## [RECORDS TO USE]
--
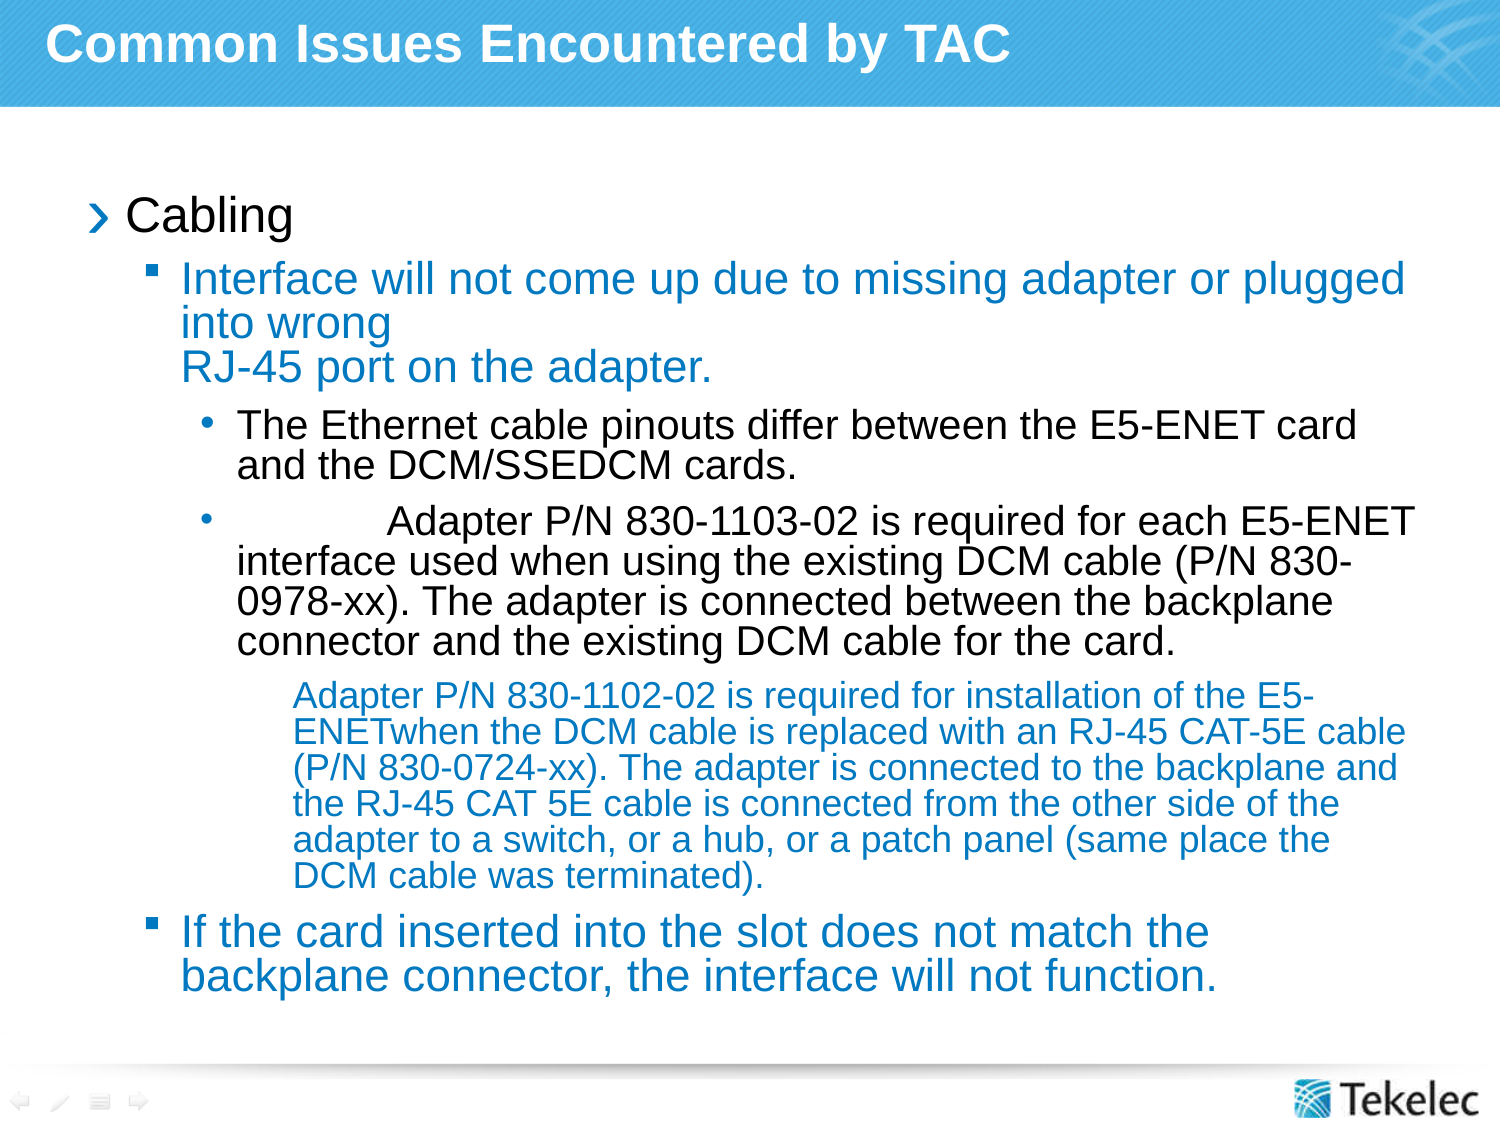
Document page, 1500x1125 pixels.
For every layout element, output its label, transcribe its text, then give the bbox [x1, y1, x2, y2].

list Cabling Interface will not come up due to missing adapter or plugged into wrong RJ-45 port on the adapter. The Ethernet cable pinouts differ between the E5-ENET card and the DCM/SSEDCM cards. Adapter P/N 830-1103-02 is required for each E5-ENET interface used when using the existing DCM cable (P/N 830-0978-xx). The adapter is connected between the backplane connector and the existing DCM cable for the card. Adapter P/N 830-1102-02 is required for installation of the E5-ENETwhen the DCM cable is replaced with an RJ-45 CAT-5E cable (P/N 830-0724-xx). The adapter is connected to the backplane and the RJ-45 CAT 5E cable is connected from the other side of the adapter to a switch, or a hub, or a patch panel (same place the DCM cable was terminated). If the card inserted into the slot does not match the backplane connector, the interface will not function. [71, 187, 1434, 1070]
title Common Issues Encountered by TAC [0, 0, 1500, 82]
picture [0, 82, 1500, 1125]
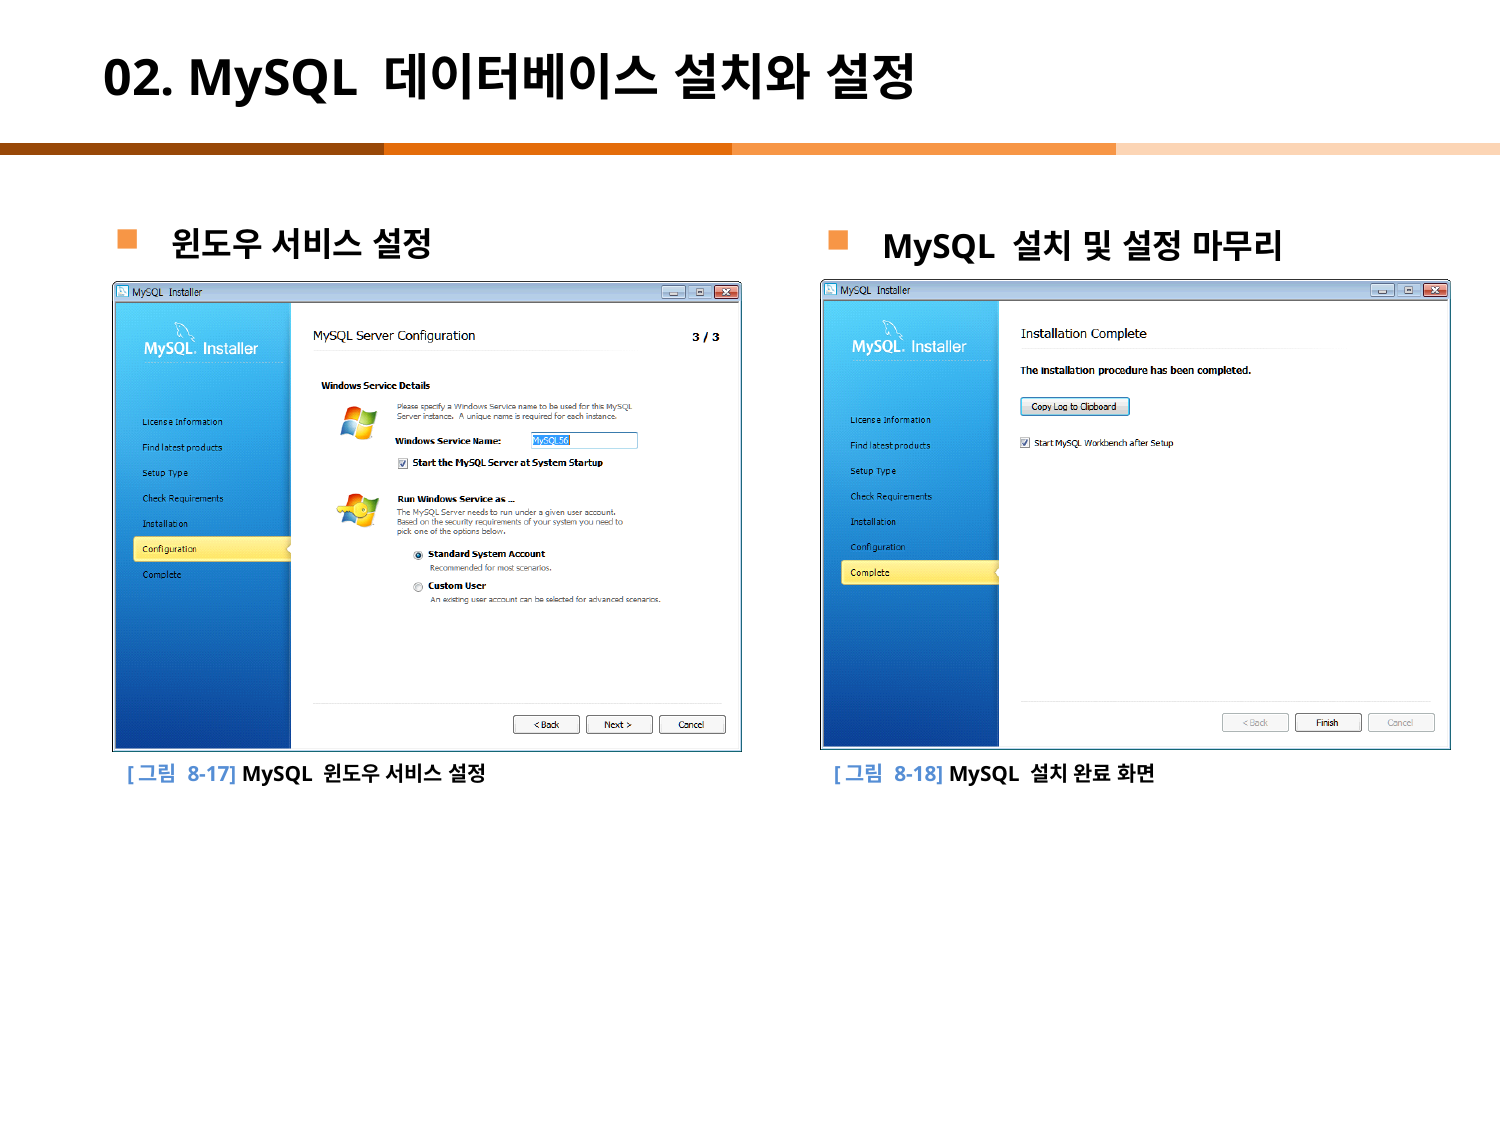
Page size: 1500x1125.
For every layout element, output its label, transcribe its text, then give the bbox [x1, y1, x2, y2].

text_box 윈도우 서비스 설정 [100, 196, 1365, 271]
title 02. MySQL 데이터베이스 설치와 설정 [88, 30, 1330, 121]
picture [111, 281, 742, 752]
text_box MySQL 설치 및 설정 마무리 [810, 197, 1300, 273]
picture [820, 279, 1451, 750]
text_box [그림 8-18] MySQL 설치 완료 화면 [819, 757, 1133, 797]
text_box [그림 8-17] MySQL 윈도우 서비스 설정 [112, 760, 426, 797]
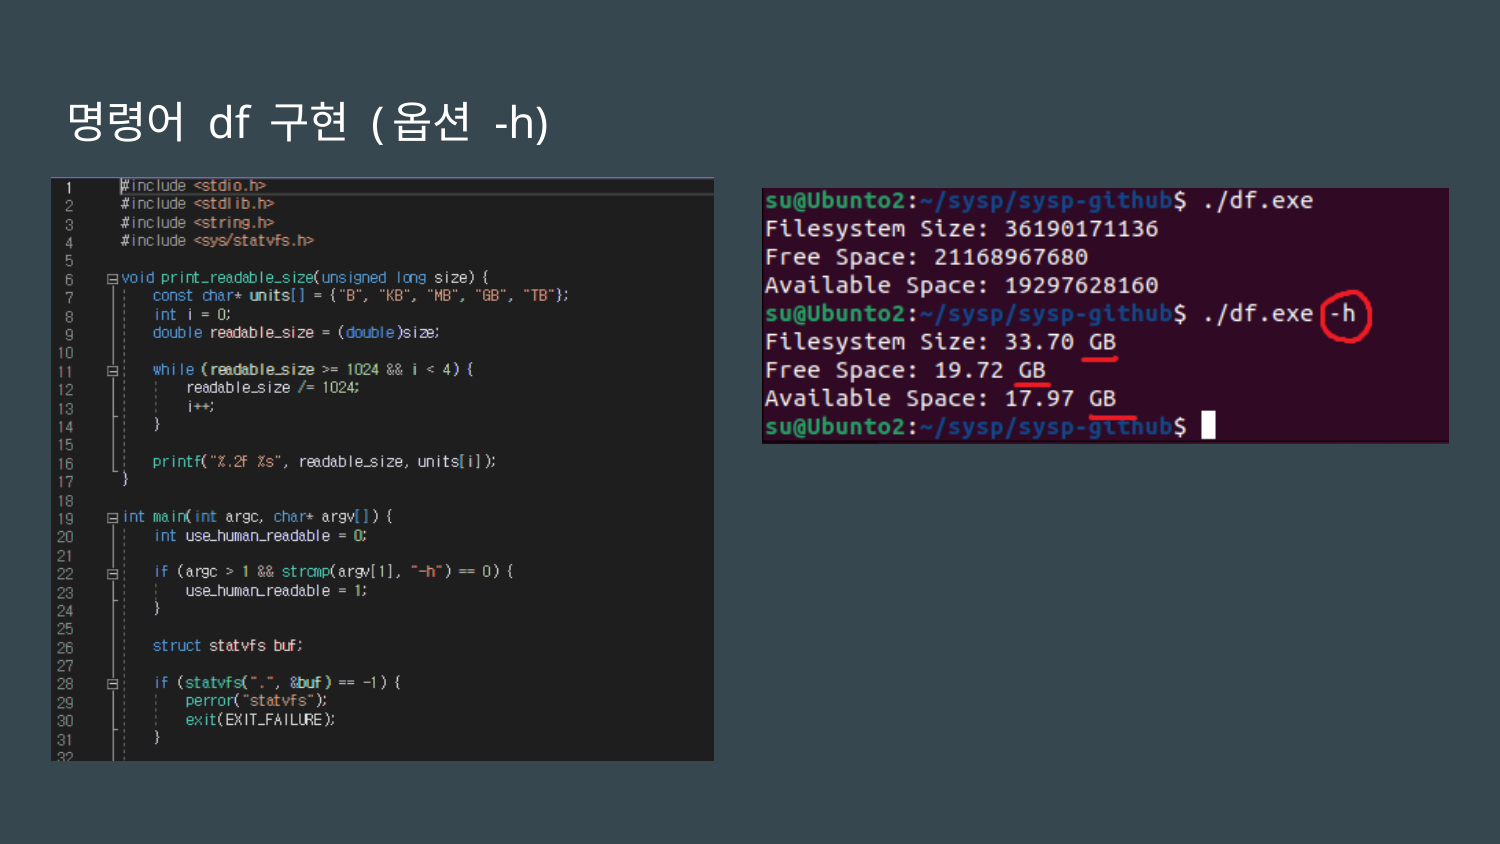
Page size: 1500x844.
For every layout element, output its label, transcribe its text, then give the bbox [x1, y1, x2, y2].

picture [762, 188, 1450, 444]
title 명령어 df 구현 (옵션 -h) [51, 72, 1449, 167]
picture [50, 177, 714, 761]
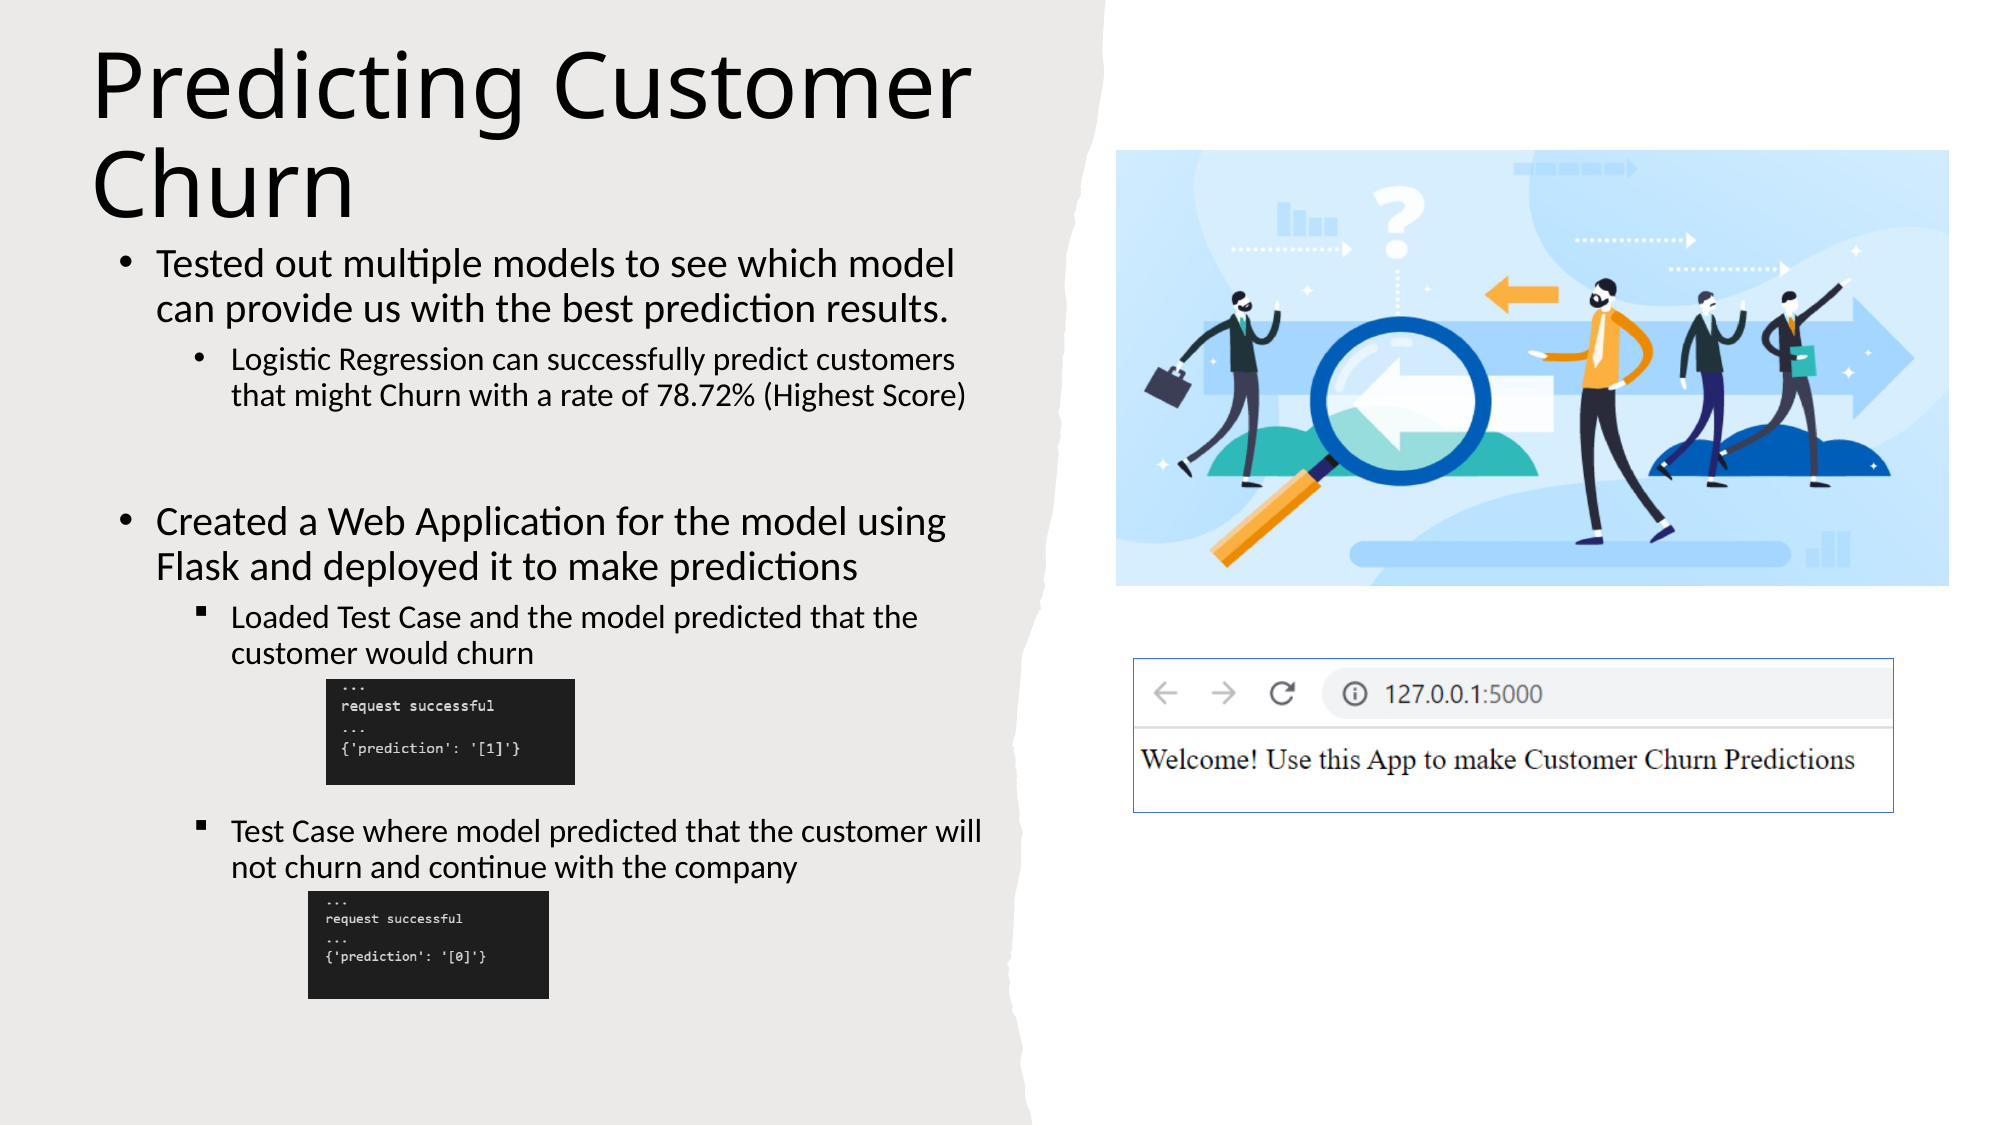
--
## [PROBLEM DETAILS]
From the listing above, copy every line that holds the string "size".

## [TASK RESULT]
Page size: 1500x1125.
Page size: 1500x844.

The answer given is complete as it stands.